Figure 8. Enzyme activities of β1,3-galactosyltransferase and ST6GalNAc in IgA1-producing cell lines.

(A) β1,3-galactosyltransferase activity in Golgi-enriched fractions from IgAN-IgA1S cell lines was lower compared with that from HC-IgA1S cell lines (P = 0.006). (B) HAA Western blotting confirmed that HAA reactivity of the acceptor IgA1 decreased due to attachment of Gal to GalNAc, irrespective of neuraminidase treatment. (C) ST6GalNAc activity in Golgi-enriched fraction from IgAN-IgA1S cell lines was higher than that in the HC-IgA1S cell lines (P = 0.011). (D) HAA–Western blotting confirmed that HAA reactivity of the acceptor IgA1 decreased due to attachment of NeuAc to GalNAc (HAA reactivity increased after treatment with neuraminidase). N+, neuraminidase treated; N–, not treated with neuraminidase; IgA, load control developed with anti-IgA α chain–specific antibody.

Figure 9. Complex changes in biosynthetic pathways of O-linked glycans in IgA1-producing cell lines from IgAN patients.

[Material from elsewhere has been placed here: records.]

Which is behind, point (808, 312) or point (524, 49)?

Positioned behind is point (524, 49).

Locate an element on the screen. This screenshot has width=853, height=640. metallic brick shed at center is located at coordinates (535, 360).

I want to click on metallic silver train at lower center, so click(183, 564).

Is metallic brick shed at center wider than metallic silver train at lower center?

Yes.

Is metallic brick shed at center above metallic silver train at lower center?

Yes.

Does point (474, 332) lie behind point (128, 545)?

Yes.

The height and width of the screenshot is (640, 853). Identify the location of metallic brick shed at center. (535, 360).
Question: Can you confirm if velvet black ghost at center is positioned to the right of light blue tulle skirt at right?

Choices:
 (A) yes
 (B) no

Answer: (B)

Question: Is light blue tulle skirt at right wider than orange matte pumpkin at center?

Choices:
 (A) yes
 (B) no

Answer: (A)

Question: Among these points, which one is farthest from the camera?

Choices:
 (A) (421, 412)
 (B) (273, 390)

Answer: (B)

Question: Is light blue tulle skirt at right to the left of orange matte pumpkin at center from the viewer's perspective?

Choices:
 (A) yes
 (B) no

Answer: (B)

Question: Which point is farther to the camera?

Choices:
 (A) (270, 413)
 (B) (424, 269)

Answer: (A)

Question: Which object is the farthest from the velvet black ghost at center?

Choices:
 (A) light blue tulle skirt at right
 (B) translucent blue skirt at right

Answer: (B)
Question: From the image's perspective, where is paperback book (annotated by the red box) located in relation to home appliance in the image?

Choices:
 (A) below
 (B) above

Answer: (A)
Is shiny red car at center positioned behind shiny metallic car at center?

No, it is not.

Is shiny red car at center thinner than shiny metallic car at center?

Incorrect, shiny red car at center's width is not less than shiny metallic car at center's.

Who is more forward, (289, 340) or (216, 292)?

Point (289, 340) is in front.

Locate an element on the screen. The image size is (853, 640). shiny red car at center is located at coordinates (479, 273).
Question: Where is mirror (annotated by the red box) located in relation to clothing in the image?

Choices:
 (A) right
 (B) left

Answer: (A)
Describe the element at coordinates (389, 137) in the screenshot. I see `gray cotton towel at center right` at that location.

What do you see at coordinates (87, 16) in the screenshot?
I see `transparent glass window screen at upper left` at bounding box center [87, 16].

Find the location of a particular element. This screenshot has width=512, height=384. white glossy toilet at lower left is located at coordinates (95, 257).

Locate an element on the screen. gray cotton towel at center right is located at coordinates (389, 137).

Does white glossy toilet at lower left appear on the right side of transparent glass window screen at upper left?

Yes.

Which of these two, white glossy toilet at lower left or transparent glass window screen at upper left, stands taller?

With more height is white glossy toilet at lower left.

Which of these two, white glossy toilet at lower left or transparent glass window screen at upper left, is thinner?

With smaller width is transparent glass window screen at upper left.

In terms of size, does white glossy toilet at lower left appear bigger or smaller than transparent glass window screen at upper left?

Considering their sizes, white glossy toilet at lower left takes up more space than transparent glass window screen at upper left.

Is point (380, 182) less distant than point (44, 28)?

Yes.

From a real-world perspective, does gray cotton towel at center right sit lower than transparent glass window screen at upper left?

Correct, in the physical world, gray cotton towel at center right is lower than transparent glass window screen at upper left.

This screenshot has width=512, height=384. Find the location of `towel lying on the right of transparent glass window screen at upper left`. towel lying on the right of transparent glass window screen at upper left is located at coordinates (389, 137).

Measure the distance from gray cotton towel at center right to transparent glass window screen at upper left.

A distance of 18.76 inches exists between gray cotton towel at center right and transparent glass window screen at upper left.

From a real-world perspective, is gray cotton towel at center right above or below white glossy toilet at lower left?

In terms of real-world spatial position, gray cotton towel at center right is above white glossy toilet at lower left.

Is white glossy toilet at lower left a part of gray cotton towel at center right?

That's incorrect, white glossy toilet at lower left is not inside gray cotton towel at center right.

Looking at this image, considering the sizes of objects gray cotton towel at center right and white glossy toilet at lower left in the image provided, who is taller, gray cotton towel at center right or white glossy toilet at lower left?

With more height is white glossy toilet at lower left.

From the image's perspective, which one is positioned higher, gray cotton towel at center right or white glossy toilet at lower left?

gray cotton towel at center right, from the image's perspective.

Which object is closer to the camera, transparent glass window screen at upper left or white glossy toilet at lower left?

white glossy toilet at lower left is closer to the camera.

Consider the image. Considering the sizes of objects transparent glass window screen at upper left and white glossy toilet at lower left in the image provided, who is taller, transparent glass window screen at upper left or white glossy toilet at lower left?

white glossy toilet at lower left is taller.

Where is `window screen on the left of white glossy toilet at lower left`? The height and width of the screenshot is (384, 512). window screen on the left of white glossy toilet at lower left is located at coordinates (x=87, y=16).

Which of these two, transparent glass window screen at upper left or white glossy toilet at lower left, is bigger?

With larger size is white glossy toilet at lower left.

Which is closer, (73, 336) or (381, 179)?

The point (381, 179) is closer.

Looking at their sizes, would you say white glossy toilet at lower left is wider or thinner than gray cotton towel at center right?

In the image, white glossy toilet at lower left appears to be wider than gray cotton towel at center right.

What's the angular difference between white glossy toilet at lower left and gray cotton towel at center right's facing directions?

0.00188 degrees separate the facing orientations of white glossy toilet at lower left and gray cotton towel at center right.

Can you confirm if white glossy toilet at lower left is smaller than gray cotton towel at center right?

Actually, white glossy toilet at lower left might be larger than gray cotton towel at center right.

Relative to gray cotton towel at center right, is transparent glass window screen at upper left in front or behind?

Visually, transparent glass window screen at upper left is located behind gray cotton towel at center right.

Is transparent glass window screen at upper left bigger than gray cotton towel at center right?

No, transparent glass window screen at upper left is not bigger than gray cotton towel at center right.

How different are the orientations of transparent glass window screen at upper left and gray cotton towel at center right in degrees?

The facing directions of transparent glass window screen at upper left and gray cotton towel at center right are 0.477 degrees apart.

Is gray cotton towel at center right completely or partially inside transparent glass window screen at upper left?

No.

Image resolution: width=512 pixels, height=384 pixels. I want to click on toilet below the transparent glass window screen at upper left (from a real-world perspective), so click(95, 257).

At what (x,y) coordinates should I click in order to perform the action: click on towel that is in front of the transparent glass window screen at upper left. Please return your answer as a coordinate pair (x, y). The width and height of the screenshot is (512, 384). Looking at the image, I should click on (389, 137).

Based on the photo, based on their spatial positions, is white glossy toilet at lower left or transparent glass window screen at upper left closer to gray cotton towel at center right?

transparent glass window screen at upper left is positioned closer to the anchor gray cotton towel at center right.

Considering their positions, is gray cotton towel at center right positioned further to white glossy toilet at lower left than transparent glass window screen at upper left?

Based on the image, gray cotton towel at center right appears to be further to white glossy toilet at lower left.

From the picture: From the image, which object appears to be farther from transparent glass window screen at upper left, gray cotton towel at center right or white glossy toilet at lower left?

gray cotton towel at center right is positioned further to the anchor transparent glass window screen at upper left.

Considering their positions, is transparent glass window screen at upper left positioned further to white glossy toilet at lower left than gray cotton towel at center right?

Transcription of C1GalT1 and Cosmc and enzyme activity of C1GalT1 was lower in the IgAN-IgA1S cell lines than in the HC-IgA1S cell lines, whereas the transcription and enzymatic activity of ST6GalNAcII was higher. Red arrows in front of enzyme names denote increased or decreased enzymatic expression/activity in the cell lines from IgAN patients compared with that in cell lines from healthy controls. Gal-containing glycans are shown in blue, Gal-deficient glycans, in red.